-------- Listed entries
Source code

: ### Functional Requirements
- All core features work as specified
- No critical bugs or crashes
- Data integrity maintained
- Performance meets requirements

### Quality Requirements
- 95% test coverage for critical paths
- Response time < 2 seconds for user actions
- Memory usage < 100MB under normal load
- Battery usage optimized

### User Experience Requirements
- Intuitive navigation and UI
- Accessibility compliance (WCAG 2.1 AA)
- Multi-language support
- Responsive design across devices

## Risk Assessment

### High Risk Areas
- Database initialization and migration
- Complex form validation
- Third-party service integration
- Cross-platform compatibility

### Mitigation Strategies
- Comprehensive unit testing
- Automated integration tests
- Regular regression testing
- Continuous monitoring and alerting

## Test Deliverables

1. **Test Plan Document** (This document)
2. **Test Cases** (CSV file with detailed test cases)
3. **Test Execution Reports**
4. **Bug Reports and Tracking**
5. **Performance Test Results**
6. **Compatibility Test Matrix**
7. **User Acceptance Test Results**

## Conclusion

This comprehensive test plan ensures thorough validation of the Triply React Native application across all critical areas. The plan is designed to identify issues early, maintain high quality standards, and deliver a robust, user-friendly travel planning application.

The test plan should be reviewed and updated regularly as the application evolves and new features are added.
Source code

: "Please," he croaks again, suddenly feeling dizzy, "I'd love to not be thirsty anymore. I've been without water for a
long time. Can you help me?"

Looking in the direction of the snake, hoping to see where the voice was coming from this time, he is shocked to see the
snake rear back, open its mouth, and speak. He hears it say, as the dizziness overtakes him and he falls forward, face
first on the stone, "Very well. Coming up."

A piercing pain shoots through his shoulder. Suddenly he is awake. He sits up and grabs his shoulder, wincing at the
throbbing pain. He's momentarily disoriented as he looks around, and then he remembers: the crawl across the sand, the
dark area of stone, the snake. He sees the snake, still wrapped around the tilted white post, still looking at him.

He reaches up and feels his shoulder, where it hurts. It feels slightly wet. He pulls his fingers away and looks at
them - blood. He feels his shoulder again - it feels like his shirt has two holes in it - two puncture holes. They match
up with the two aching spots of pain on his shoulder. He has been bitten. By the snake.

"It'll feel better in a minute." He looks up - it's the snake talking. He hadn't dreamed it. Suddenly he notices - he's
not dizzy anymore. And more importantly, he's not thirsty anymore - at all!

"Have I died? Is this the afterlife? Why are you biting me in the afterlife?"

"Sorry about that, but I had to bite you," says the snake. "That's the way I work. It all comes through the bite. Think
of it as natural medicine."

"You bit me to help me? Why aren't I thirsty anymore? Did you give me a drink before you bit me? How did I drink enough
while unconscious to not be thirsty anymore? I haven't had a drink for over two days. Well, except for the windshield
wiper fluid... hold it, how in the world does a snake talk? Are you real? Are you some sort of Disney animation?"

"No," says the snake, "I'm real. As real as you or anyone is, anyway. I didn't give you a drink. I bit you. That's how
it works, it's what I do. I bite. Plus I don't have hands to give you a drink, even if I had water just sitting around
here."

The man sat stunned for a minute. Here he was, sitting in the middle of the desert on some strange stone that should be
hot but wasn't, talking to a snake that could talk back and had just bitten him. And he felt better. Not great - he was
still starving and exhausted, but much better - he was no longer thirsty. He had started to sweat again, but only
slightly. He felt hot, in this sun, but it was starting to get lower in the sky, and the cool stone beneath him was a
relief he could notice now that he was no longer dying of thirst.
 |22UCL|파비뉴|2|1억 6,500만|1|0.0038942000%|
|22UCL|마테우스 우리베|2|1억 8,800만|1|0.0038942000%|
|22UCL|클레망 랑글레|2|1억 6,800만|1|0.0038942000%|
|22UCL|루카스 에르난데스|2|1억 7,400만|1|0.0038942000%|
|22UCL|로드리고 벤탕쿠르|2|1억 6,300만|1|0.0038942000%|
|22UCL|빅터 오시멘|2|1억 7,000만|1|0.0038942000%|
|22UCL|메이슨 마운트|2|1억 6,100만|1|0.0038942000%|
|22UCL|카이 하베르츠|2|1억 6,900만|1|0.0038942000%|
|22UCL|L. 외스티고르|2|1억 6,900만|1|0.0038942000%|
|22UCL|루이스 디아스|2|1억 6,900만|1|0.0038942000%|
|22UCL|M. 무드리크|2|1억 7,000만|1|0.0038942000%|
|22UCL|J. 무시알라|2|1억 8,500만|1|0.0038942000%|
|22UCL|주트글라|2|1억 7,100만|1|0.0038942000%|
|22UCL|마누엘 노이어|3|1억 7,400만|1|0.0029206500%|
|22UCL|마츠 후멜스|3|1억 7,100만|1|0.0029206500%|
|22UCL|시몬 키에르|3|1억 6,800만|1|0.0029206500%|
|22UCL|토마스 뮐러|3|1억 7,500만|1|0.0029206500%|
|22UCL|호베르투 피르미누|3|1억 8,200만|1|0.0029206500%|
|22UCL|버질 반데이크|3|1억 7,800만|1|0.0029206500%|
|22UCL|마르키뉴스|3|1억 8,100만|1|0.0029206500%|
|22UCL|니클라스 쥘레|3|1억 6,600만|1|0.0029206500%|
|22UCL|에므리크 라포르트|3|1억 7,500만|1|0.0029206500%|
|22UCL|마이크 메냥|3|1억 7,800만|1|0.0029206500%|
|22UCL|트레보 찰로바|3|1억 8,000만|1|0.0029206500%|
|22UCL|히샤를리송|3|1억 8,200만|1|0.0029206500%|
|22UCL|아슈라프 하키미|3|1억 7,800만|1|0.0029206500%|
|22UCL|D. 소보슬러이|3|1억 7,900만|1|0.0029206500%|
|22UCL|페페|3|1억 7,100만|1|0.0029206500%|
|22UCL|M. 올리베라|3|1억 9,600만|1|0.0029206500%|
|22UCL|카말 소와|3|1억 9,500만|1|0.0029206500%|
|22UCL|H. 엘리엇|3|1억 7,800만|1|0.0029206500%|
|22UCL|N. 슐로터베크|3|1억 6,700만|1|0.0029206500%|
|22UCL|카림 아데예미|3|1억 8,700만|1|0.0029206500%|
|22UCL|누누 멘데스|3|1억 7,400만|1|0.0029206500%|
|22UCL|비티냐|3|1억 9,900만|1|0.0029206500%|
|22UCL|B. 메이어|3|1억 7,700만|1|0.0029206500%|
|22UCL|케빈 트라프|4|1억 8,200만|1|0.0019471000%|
----------------
** Exercise **
Reproduce exactly the lines that run from the start of the records to the line with "This comprehensive test", both included.

** Answer section **
Source code

: ### Functional Requirements
- All core features work as specified
- No critical bugs or crashes
- Data integrity maintained
- Performance meets requirements

### Quality Requirements
- 95% test coverage for critical paths
- Response time < 2 seconds for user actions
- Memory usage < 100MB under normal load
- Battery usage optimized

### User Experience Requirements
- Intuitive navigation and UI
- Accessibility compliance (WCAG 2.1 AA)
- Multi-language support
- Responsive design across devices

## Risk Assessment

### High Risk Areas
- Database initialization and migration
- Complex form validation
- Third-party service integration
- Cross-platform compatibility

### Mitigation Strategies
- Comprehensive unit testing
- Automated integration tests
- Regular regression testing
- Continuous monitoring and alerting

## Test Deliverables

1. **Test Plan Document** (This document)
2. **Test Cases** (CSV file with detailed test cases)
3. **Test Execution Reports**
4. **Bug Reports and Tracking**
5. **Performance Test Results**
6. **Compatibility Test Matrix**
7. **User Acceptance Test Results**

## Conclusion

This comprehensive test plan ensures thorough validation of the Triply React Native application across all critical areas. The plan is designed to identify issues early, maintain high quality standards, and deliver a robust, user-friendly travel planning application.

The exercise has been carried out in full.